И каждый раз понимала, что никакой ошибки не было. По всем законам Нумерии она, Эльма Гинратус, была права! И любого из представленных ею доказательств с лихвой хватило бы, чтобы признать законным любого наследника в любом из ланов. Если бы только эти законы потрудились исполнить…

Какой же наивной дурой надо быть! Ведь она свято верила, что стоит ей появиться со своими притязаниями, как все эти обличенные властью господа тут же кинутся признавать право на трон за тем, за кем оно и должно быть признано, – за её мальчиком.

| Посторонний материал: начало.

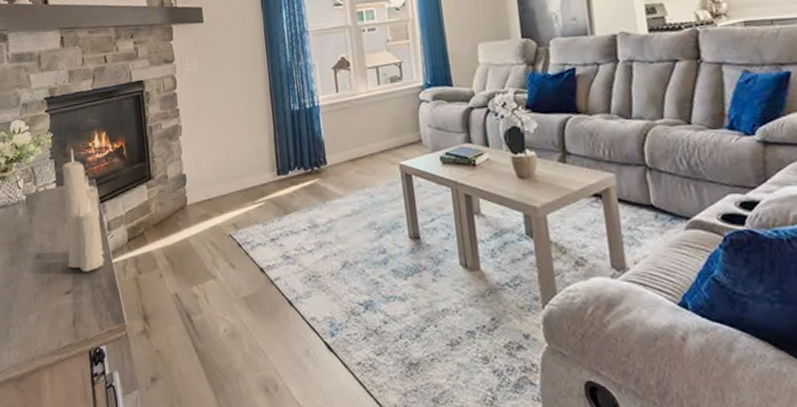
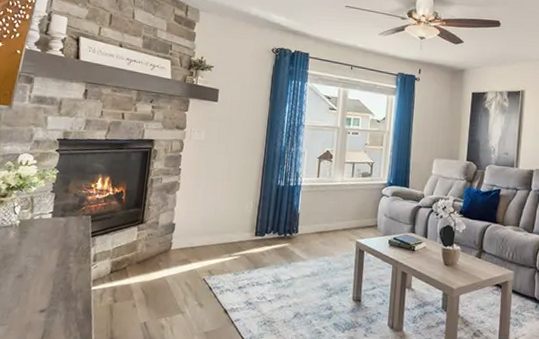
candle: present [62,149,105,272] -> none [48,187,91,295]

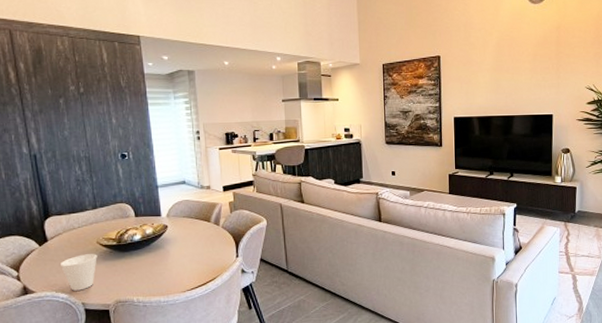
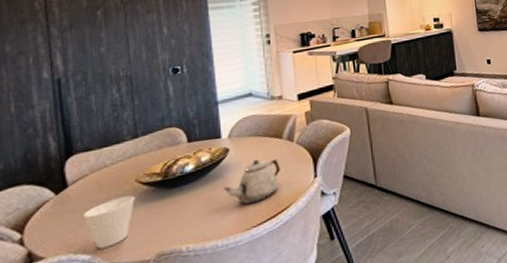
teapot: none [163,237,209,272] -> present [223,158,280,205]

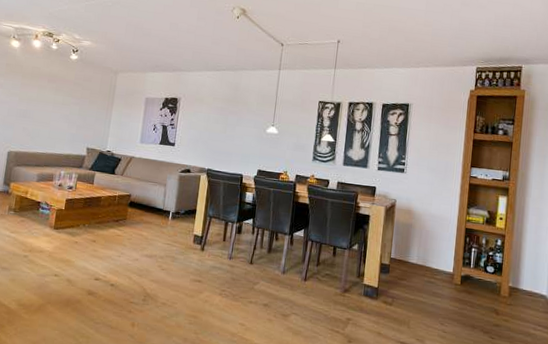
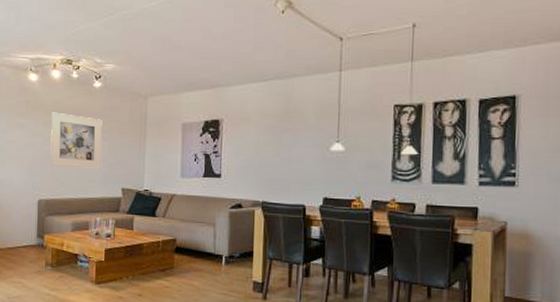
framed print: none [23,76,75,129] -> present [50,112,102,169]

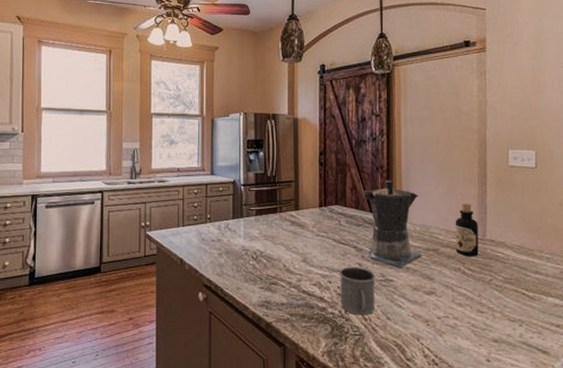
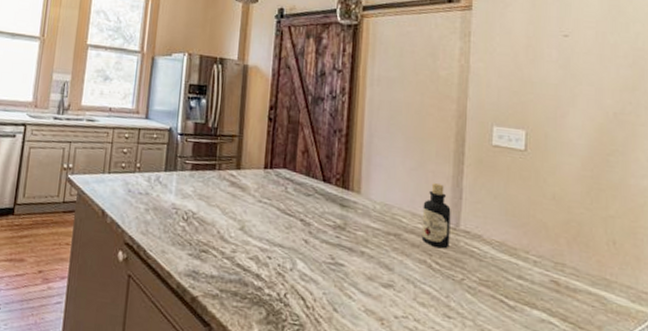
mug: present [340,267,376,316] -> none [279,242,324,303]
coffee maker: present [361,180,422,268] -> none [309,146,382,252]

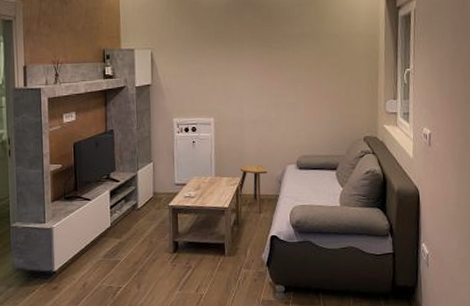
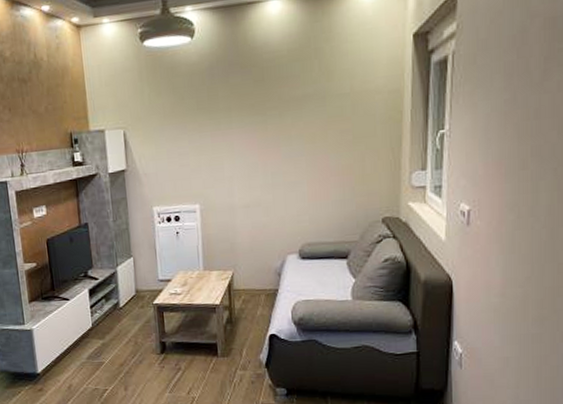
stool: present [235,164,267,213] -> none [227,255,264,310]

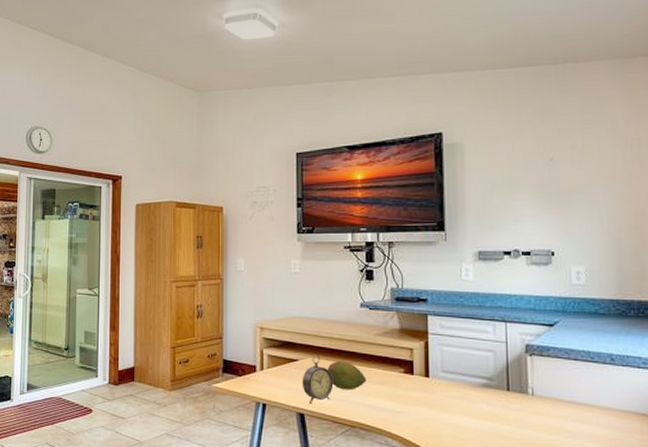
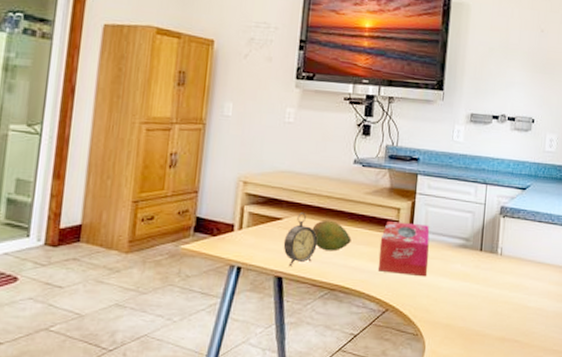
tissue box: none [395,361,450,417] -> present [377,221,430,277]

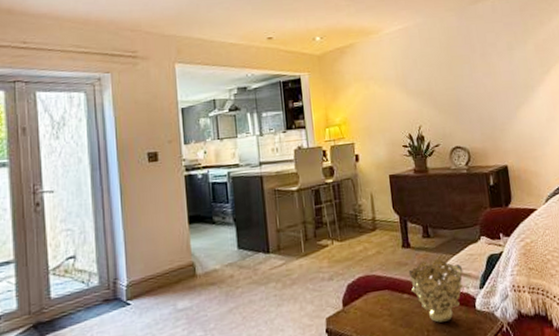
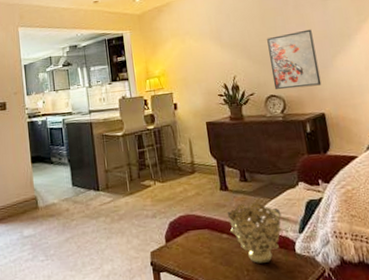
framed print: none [454,79,506,141] -> present [267,29,322,90]

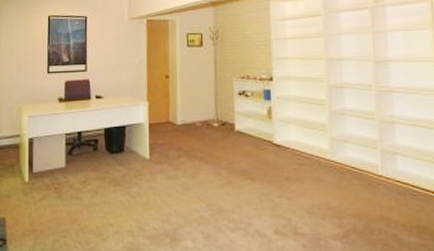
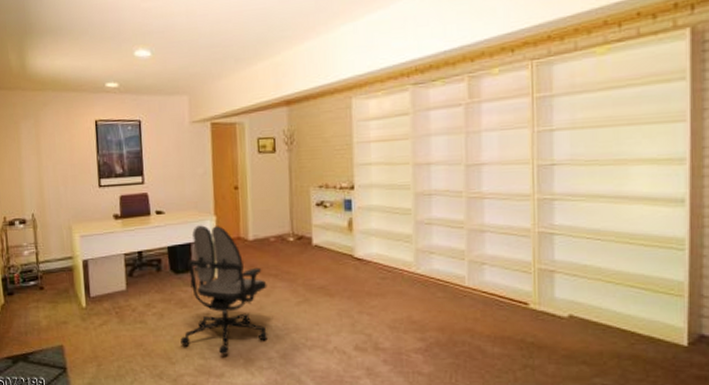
office chair: none [112,110,193,234] -> present [180,225,267,355]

Эльма вздохнула, заставив мышонка испуганно притихнуть. Смешно дёрнув носом, он уставился на женщину. Но та больше не шевелилась, поглощённая своими невесёлыми мыслями.

Юнарий не хотел отпускать её, пытаясь убедить, что любая попытка заявить его права на трон неминуемо потерпит крах. Но Эльма ничего не желала слушать – слишком долго она ждала этой минуты. И сын в конце концов сдался. Единственное, на чём он настоял: Эльма поедет на церемонию в сопровождении Суана Дейлопа, друга и главного советника Юнария, который в этом путешествии будет исполнять роль её охранника.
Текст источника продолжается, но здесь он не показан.